Amine Moulay Ramdane.

[aminer]

Hello

You can use the parallel Iterate() method of parallelhashlist
when also you want to do a sort by keys, but don't forget
to use my other parallelsort library to sort in parallel your array
that you have to fill from inside the the TIterateFunc callback..

You can download my parallelsort library from:

http://pages.videotron.com/aminer/


Amine Moulay Ramdane.

[aminer]

Hello,


All the source code of my following freewares are available on the zipfiles..


Parallel compression library

Parallel sort library

Parallhashlist

Threadpool engine

Lockfree MPMC and SPMC

etc.



You can download the source code of all those freewares from:

http://pages.videotron.com/aminer/



Thank you.


Amine Moulay Ramdane.

[aminer]

I wrote about parallelhashlist this:


"Note: When i have done those benchmarks , there was not enough/much items organized as a self-balancing tree in the individual chains of the hashtable, so , almost all the items was found and inserted in O(1) , so the parallel part in the Amdahl equation was not much bigger compared to to the serial part.

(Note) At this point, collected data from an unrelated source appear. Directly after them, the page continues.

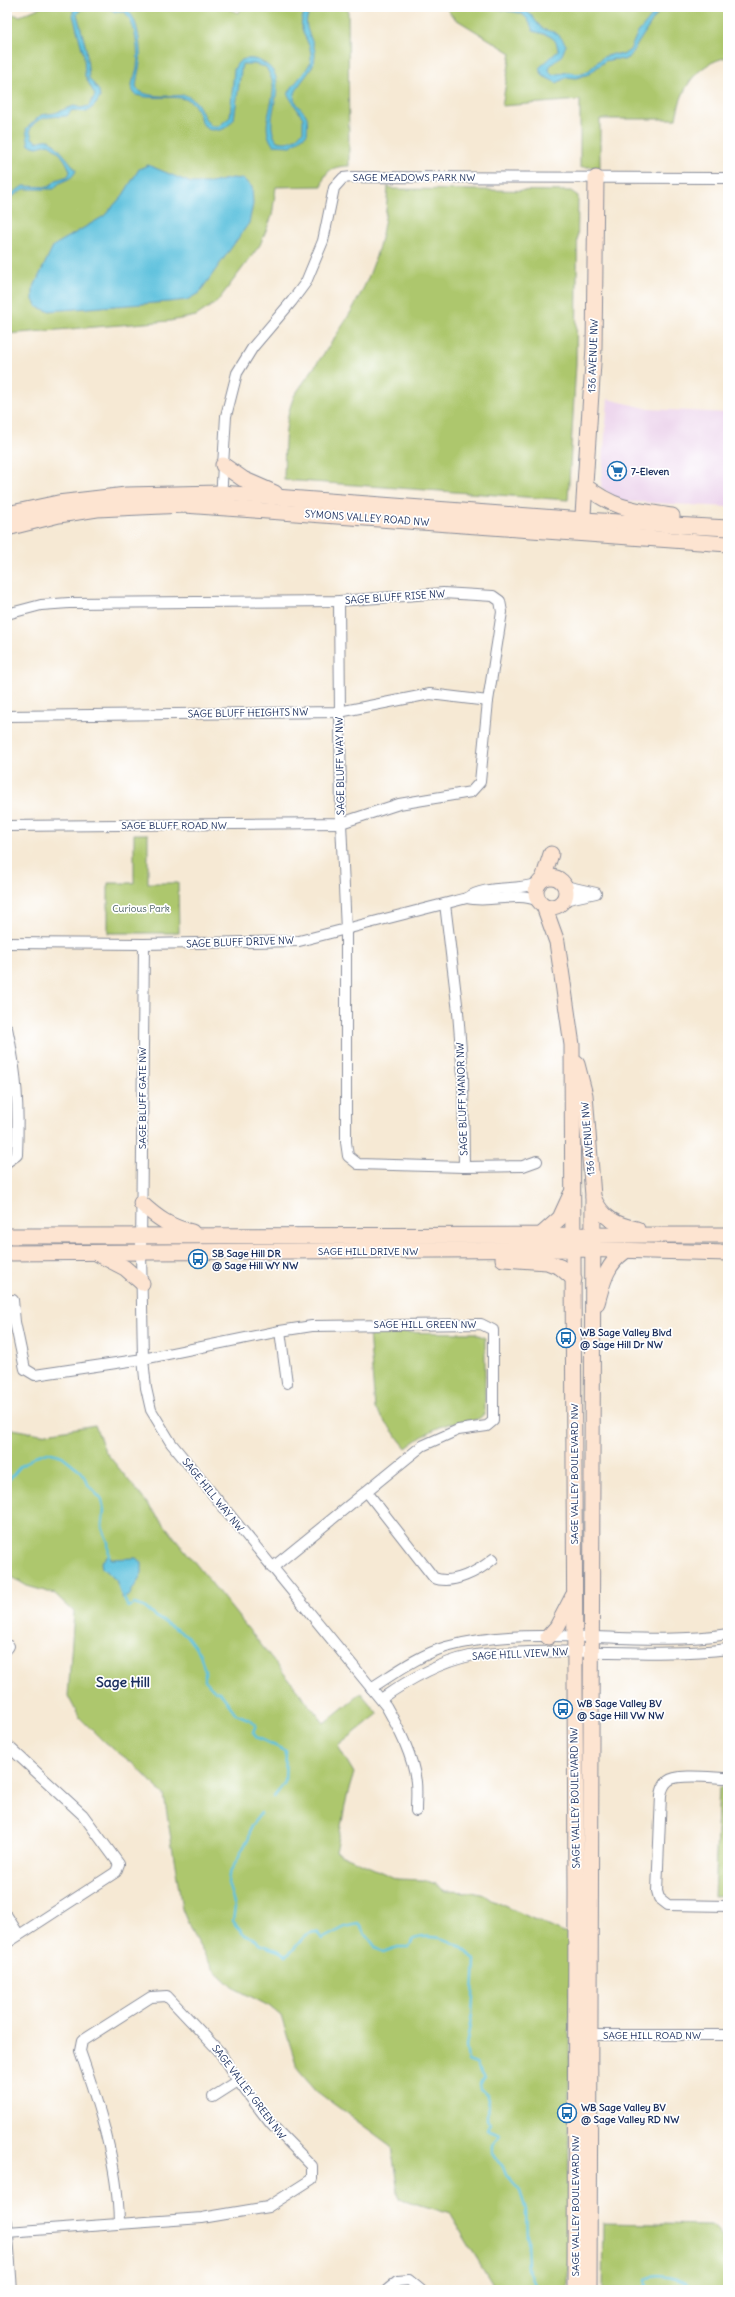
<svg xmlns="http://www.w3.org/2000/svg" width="735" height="2297" viewBox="0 0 735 2297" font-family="Delius,sans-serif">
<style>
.built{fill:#ebd1eb}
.green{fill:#adc76d;stroke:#647b66}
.water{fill:#60c2de;stroke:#3e789e}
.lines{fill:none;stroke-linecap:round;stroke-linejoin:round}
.stream{stroke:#60c2de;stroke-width:2.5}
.street-casing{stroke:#888c99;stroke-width:12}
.secondary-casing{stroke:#888c99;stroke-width:17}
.street{stroke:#fff;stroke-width:10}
.secondary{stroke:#fde4d1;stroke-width:15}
.labels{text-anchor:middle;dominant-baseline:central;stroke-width:3.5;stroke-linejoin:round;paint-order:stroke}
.street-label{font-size:10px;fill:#1b2f5e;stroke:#fff}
.poi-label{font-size:10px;font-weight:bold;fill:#1b2f5e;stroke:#fff;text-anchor:start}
.park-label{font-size:10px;fill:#475d62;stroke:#fff}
.district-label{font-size:14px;font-weight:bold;fill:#1b2f5e;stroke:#fff}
</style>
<rect width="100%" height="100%" fill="#fff"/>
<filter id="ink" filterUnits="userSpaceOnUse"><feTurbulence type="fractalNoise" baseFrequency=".025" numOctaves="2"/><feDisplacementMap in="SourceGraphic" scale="8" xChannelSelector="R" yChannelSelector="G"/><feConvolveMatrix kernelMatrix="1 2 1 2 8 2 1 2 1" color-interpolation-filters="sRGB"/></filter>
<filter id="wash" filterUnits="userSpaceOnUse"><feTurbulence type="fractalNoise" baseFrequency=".012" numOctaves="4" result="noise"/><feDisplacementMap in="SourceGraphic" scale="16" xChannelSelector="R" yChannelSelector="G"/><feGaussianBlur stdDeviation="0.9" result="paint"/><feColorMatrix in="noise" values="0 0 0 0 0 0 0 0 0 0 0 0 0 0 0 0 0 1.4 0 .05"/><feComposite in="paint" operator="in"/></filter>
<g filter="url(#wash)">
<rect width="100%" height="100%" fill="#f6e9d4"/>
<polygon class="built" points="608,399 649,409 728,413 728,507 619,501 601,487"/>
<g class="green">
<path d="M41,7H171L173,10C188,4 224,4 238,13L243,7H348L349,166C334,166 324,170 322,186L276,187L272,216L260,245L217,302L196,316L170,321L7,334V13L20,16Z"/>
<path d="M445,7H728V57C696,64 681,88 676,119H600V167H580V100L502,106L511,53L454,18Z"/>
<path d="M388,186L393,189L571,191L578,196L576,364L568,500L284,480C285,452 283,422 294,396C344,324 384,278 388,186Z"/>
<polygon points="134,834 148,834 148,883 178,883 179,933 108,933 108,883 134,883"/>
<path d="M369,1332L475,1333L485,1338V1412C479,1423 468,1420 457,1422C438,1425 422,1436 406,1448L375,1409Z"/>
<polygon points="95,1425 105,1451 324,1723 361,1693 378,1714 338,1746 354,1773 347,1796 336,1852 397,1879 423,1880 435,1884 445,1891 472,1892 485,1895 492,1900 564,1933 570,1933 568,2290 496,2290 450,2214 399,2198 391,2146 316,2091 298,2070 281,2016 269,2006 232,1987 213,1969 194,1937 182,1909 164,1795 135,1765 104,1742 79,1717 68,1696 74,1612 55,1594 27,1586 7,1574 7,1428 41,1434"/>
<polygon points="719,1787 728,1787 728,1896 714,1897"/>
<path d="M603,2223L710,2225C733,2237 728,2269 728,2290H602Z"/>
</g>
<g class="water">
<path d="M77,7H103L81,9L77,14L86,48L89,78L99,91L100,98L95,105L87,112L72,110L67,116C54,117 36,115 30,130L32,138L37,142C40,141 46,139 49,140C53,141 74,166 76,171C70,183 61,178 54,189H24L7,200V197L23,186L49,187L56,180L68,176L70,172C68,162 57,148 48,144L37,147L29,145L26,129L41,115L55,113L74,106L81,108L89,106L95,95L85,76L84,56L73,15V11Z"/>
<path d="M107,7L119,9L124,7C139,17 141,47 140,63C139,71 136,80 136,88C146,99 172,96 185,95C203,102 199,114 211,126H219L230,117L234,70C237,63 240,59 247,59C255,58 261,61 267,65C292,83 260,119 277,141C289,144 296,140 303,131V118L288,95C292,83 310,70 311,59C313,38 290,29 309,7H314C297,25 314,36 315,53C316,73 296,80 294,99C305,118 309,108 307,134L291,146L273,145C259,126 275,105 273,84C272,78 269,73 266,67L254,64H242L234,119C229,125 224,131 217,130C214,129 212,131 208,129C197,123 201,103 185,99C171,95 153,100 136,95C127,87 136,76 137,68C139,51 136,25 125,12H115Z"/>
<path d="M494,7C505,7 522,7 530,14C534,17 536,23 540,26C551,36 554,25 566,45L562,55L550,66L549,70L552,75L569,72L578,74L588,71L603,57L614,54L623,55L630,50L637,34L652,16L654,7H658L659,11L629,57L624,60L614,59L605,61L589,74L576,78L567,77L557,83L543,76L539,68L558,51C557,34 545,35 533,31C524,5 515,16 494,7Z"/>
<polygon points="148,165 191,183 211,183 232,178 243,179 252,187 253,204 249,223 199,293 187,300 168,302 48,311 37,307 33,300 33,289 53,246 104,216 123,195 139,169"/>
<polygon points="108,1556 112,1559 136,1558 142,1563 142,1573 129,1596 122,1598 116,1580 102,1568 101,1562"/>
</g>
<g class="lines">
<g class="stream">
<polyline points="7,1482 20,1467 35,1456 48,1452 62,1456 81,1471 89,1486 102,1500 104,1510 102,1528 108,1542 109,1557"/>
<polyline points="123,1595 128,1607 134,1604 144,1607 159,1619 186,1635 200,1654 205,1671 205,1680 215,1691 220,1692 236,1714 251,1720 256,1725 253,1732 256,1737 286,1751 285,1782 274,1797"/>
<path d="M261,1813L251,1826L249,1837L229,1875L228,1883L235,1907L233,1921L245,1935L256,1940L259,1944L280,1951L285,1956C297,1952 301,1931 317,1932L322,1939L345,1927L358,1924L377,1949L383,1952L397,1947H409L413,1939C436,1932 460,1942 475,1960L472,2014L466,2046L468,2061L476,2064L485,2077L479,2084L480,2090L488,2095L487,2119L490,2123L487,2130L500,2135L492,2145V2151L503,2167L506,2175L520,2191L526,2210L528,2268L537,2290"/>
<path d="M643,2289L647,2285L646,2279C657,2273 688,2278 691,2290"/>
</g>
</g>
</g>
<g filter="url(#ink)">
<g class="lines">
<g class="street-casing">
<g id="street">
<polyline points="221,499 226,416 237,373 253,347 292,301 306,282 323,241 334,188 343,178 352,177 728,178"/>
<polyline points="339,601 341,823 346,930 346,1142 348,1156 358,1164 464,1167 463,1076 458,1012 445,904"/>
<polyline points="7,614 41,605 69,603 339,601 443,593 493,596 500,601 502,612 488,701 480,782 471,792 399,804 341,823 7,826"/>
<polyline points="7,716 339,712 430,694 488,701"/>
<path d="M467,898C490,904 516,891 538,901"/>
<polyline points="564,900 596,893 565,886"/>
<path d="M7,943L144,944L299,941L467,898C487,884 516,892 538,883"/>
<path d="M144,944L141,1251L143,1359L146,1388L151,1410L171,1443L386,1706C399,1729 413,1756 416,1782C417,1791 416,1802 416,1811"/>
<path d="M7,1028C17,1072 19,1109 17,1155L7,1162"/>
<polyline points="464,1167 523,1166 537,1161"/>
<polyline points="13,1300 15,1322 25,1369 35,1375 143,1359 280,1331 312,1326 481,1324 493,1330 493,1421 487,1426 458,1430 422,1446 272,1568"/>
<polyline points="280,1331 287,1383"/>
<path d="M367,1492L434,1578C453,1585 479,1571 493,1559"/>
<polyline points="7,1649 9,1646"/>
<path d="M371,1688C395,1673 419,1655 446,1647C537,1622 635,1649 728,1634"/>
<path d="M381,1699C408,1680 437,1663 470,1656C489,1652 509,1653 528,1652C595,1649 661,1657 728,1649"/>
<polyline points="7,1745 83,1815 119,1864 116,1872 7,1943"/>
<path d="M728,1778C715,1778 677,1773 668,1781C663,1785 662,1790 661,1795L657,1891L659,1898L668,1905L728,1906"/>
<polyline points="7,1916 19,1935"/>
<polyline points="584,2035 728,2035"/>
<polyline points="213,2097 238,2081"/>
<polyline points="7,2222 12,2290"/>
<path d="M7,2232L202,2218L268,2207L312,2179V2166L271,2124L238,2081L219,2051L167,1996L151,1997L82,2041L80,2051C99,2105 118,2165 119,2223"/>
<polyline points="387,2290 398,2281 409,2280 421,2290"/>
</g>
</g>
<g class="secondary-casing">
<g id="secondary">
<polyline points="223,465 243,479 275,493"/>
<path d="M585,486C616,510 635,510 672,516"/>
<polyline points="7,514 58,503 126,495 221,493 583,520 728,528"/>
<polyline points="7,528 59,515 97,509 184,505 728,544"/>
<polyline points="582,530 594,348 596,178"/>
<circle cx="551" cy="892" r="15"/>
<polyline points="543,879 551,854"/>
<polyline points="544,906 557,942 572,1045 576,1893 575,2290"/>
<polyline points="577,1064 585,1095 593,1196 589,2290"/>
<path d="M593,1197C602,1218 616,1225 637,1229"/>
<path d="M141,1203C157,1218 170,1227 192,1232"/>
<polyline points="541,1235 560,1218 571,1194"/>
<polyline points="7,1236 728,1235"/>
<polyline points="7,1253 574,1249 728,1253"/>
<polyline points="98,1254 125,1268 142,1283"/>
<polyline points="503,1259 547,1262 560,1267 574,1279"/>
<path d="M597,1303C603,1282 606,1265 624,1252"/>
<polyline points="548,1637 557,1627 573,1596"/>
</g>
</g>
<use href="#street" class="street"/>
<use href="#secondary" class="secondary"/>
</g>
</g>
<defs>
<g id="supermarket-ring" transform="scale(1)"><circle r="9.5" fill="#fff" stroke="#1f6fb2" stroke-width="1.5"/><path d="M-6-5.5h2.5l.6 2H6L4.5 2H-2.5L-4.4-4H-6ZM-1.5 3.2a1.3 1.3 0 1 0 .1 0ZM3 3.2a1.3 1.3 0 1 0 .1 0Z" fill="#1f6fb2"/></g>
<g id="bus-ring" transform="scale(1)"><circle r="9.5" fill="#fff" stroke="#1f6fb2" stroke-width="1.5"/><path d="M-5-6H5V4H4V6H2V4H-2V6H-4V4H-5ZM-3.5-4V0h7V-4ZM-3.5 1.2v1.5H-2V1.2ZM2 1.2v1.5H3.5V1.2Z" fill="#1f6fb2"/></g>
</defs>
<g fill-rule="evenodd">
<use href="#supermarket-ring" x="617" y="471"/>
<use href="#bus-ring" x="198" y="1259"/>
<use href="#bus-ring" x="566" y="1338"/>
<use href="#bus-ring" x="563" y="1709"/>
<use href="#bus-ring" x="567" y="2113"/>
</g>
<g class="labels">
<g class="street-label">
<text x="414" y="177">SAGE MEADOWS PARK NW</text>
<text transform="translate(593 356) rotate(-88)">136 AVENUE NW</text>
<text transform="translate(367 518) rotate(4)">SYMONS VALLEY ROAD NW</text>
<text transform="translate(395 597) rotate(-4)">SAGE BLUFF RISE NW</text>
<text transform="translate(248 713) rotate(-1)">SAGE BLUFF HEIGHTS NW</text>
<text transform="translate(340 766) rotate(-91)">SAGE BLUFF WAY NW</text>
<text x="174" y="825">SAGE BLUFF ROAD NW</text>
<text transform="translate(240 942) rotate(-2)">SAGE BLUFF DRIVE NW</text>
<text transform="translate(142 1098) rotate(-90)">SAGE BLUFF GATE NW</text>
<text transform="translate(462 1099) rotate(-92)">SAGE BLUFF MANOR NW</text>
<text transform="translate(588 1139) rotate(-95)">136 AVENUE NW</text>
<text x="368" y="1251">SAGE HILL DRIVE NW</text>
<text x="425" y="1324">SAGE HILL GREEN NW</text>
<text transform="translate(574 1474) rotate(-90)">SAGE VALLEY BOULEVARD NW</text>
<text transform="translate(213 1495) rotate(51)">SAGE HILL WAY NW</text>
<text transform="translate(520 1654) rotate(-3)">SAGE HILL VIEW NW</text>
<text transform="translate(575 1798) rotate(-91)">SAGE VALLEY BOULEVARD NW</text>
<text x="652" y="2035">SAGE HILL ROAD NW</text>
<text transform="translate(249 2092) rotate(53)">SAGE VALLEY GREEN NW</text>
<text transform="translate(575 2206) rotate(-90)">SAGE VALLEY BOULEVARD NW</text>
</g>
<g class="poi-label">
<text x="631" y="471">7-Eleven</text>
<text x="212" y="1253">SB Sage Hill DR<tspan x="212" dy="12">@ Sage Hill WY NW</tspan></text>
<text x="580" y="1332">WB Sage Valley Blvd<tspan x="580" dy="12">@ Sage Hill Dr NW</tspan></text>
<text x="577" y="1703">WB Sage Valley BV<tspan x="577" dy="12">@ Sage Hill VW NW</tspan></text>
<text x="581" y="2107">WB Sage Valley BV<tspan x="581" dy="12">@ Sage Valley RD NW</tspan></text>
</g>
<g class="park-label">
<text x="141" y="908">Curious Park</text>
</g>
<g class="district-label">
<text x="123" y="1682">Sage Hill</text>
</g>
</g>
<rect width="735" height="2297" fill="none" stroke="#fff" stroke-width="24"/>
</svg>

But you will notice in pratice that as soon as you will have more items on the chains of the Hash table , organized as self-balancing tree, with a worst case log(n)  , the parallel part will become bigger in the Amdahl equation and you will have better performance and scalability than the numbers in the graph of the benchmarks ... "


Cause you can increase p by doing more of the same: Increase the volume of data processed by the P part  (and therefore the percentage p of time spent in computing). This is Gustafson's Law.



Amine Moulay Ramdane.